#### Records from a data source

·····

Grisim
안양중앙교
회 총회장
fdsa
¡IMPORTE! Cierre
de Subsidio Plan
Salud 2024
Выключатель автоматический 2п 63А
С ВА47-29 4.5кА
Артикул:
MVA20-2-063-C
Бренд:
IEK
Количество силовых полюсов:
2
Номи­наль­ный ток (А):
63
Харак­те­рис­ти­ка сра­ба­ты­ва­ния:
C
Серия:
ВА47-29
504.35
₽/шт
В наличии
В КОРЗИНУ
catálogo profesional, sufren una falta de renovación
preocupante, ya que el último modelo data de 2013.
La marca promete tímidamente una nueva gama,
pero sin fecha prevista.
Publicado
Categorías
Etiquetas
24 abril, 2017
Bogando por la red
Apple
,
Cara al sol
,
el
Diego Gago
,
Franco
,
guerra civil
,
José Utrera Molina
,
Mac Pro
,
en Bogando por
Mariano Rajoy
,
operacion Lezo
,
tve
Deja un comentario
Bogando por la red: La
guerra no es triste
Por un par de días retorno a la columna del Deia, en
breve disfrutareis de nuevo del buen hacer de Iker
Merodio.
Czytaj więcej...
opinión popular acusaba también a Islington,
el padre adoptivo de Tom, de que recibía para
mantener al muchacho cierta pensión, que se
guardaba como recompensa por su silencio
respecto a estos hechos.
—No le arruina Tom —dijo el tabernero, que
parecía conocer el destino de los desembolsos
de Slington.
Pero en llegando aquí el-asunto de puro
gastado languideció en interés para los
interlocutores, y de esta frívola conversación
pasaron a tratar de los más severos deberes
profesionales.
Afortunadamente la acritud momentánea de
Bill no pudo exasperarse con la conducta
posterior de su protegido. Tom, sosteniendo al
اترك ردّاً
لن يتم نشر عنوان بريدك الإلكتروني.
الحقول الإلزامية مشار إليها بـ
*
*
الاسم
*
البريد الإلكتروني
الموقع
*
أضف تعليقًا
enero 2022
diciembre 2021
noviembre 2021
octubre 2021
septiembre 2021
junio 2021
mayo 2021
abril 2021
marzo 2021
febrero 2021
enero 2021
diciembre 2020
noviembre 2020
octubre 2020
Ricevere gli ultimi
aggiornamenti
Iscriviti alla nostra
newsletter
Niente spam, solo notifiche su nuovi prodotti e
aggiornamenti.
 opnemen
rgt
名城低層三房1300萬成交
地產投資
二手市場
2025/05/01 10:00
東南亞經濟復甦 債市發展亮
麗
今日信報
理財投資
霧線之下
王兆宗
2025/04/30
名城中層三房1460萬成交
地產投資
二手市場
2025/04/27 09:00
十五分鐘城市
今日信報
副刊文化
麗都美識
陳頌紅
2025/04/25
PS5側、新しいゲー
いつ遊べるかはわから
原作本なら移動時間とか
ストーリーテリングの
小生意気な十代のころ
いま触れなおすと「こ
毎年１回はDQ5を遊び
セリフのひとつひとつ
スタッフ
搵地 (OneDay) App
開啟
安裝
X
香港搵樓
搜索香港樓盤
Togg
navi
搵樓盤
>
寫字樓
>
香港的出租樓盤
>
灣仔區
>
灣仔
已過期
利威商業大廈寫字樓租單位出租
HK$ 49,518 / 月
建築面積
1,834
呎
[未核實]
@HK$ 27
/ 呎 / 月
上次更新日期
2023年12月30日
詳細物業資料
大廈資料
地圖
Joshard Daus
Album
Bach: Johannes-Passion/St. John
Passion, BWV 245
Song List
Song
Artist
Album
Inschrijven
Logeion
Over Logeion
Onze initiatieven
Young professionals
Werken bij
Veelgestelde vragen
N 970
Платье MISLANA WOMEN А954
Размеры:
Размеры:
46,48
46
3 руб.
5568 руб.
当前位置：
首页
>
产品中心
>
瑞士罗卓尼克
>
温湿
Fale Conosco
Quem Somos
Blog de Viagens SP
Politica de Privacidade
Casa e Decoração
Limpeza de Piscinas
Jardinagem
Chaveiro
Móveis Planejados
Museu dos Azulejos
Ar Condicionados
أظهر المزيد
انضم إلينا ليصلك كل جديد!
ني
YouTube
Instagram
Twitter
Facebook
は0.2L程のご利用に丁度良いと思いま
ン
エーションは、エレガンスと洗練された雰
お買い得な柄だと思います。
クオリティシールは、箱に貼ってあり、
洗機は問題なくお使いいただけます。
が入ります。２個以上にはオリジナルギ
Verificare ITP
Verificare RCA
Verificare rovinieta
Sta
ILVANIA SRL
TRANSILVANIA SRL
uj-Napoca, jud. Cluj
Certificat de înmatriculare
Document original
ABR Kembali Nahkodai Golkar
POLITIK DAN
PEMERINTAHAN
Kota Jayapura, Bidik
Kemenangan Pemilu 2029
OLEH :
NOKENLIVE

·····

#### WORK INSTRUCTIONS
Reproduce the records above from the start through the line that contains "el tabernero, que", including that line.

#### EXPECTED ANSWER
Grisim
안양중앙교
회 총회장
fdsa
¡IMPORTE! Cierre
de Subsidio Plan
Salud 2024
Выключатель автоматический 2п 63А
С ВА47-29 4.5кА
Артикул:
MVA20-2-063-C
Бренд:
IEK
Количество силовых полюсов:
2
Номи­наль­ный ток (А):
63
Харак­те­рис­ти­ка сра­ба­ты­ва­ния:
C
Серия:
ВА47-29
504.35
₽/шт
В наличии
В КОРЗИНУ
catálogo profesional, sufren una falta de renovación
preocupante, ya que el último modelo data de 2013.
La marca promete tímidamente una nueva gama,
pero sin fecha prevista.
Publicado
Categorías
Etiquetas
24 abril, 2017
Bogando por la red
Apple
,
Cara al sol
,
el
Diego Gago
,
Franco
,
guerra civil
,
José Utrera Molina
,
Mac Pro
,
en Bogando por
Mariano Rajoy
,
operacion Lezo
,
tve
Deja un comentario
Bogando por la red: La
guerra no es triste
Por un par de días retorno a la columna del Deia, en
breve disfrutareis de nuevo del buen hacer de Iker
Merodio.
Czytaj więcej...
opinión popular acusaba también a Islington,
el padre adoptivo de Tom, de que recibía para
mantener al muchacho cierta pensión, que se
guardaba como recompensa por su silencio
respecto a estos hechos.
—No le arruina Tom —dijo el tabernero, que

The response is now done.